**EXERCISE AIM**
Report each line below that contains the word "workers". Case counts.

**DATA**
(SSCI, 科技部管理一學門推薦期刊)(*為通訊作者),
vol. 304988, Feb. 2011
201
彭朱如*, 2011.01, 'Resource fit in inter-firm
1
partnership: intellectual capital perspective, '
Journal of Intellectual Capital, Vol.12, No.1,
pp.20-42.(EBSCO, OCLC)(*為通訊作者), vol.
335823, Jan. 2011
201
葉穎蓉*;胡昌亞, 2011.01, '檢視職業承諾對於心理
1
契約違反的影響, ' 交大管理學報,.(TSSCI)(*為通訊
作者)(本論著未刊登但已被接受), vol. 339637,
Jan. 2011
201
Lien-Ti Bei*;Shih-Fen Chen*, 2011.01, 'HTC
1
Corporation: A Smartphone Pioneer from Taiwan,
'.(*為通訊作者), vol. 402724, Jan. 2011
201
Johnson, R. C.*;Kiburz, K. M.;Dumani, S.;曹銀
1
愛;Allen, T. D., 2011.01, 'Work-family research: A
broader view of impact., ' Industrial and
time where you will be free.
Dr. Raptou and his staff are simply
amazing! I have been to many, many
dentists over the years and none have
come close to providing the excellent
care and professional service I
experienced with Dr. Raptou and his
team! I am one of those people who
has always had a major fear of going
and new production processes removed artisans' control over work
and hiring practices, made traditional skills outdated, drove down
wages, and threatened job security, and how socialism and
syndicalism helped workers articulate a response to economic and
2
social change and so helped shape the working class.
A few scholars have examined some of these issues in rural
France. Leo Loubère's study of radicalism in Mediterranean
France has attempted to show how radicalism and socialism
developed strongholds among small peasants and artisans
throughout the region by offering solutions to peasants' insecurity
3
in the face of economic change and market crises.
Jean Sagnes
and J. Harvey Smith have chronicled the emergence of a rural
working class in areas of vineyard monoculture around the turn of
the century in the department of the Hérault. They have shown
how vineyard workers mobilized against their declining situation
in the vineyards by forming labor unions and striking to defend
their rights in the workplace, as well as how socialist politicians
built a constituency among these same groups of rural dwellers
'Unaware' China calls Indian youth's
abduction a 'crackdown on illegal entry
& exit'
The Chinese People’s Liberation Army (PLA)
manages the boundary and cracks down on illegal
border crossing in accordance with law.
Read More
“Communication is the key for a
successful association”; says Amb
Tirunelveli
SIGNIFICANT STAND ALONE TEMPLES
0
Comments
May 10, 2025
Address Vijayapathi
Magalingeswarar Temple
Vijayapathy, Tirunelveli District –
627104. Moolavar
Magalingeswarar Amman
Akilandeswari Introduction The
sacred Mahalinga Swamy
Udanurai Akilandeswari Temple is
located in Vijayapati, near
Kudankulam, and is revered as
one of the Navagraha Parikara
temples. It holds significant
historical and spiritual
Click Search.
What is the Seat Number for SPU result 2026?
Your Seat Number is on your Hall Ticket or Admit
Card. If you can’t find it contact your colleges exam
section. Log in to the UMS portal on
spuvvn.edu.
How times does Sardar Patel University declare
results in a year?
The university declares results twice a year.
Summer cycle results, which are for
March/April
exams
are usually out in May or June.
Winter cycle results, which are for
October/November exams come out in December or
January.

**ANSWER BOX**
syndicalism helped workers articulate a response to economic and
how vineyard workers mobilized against their declining situation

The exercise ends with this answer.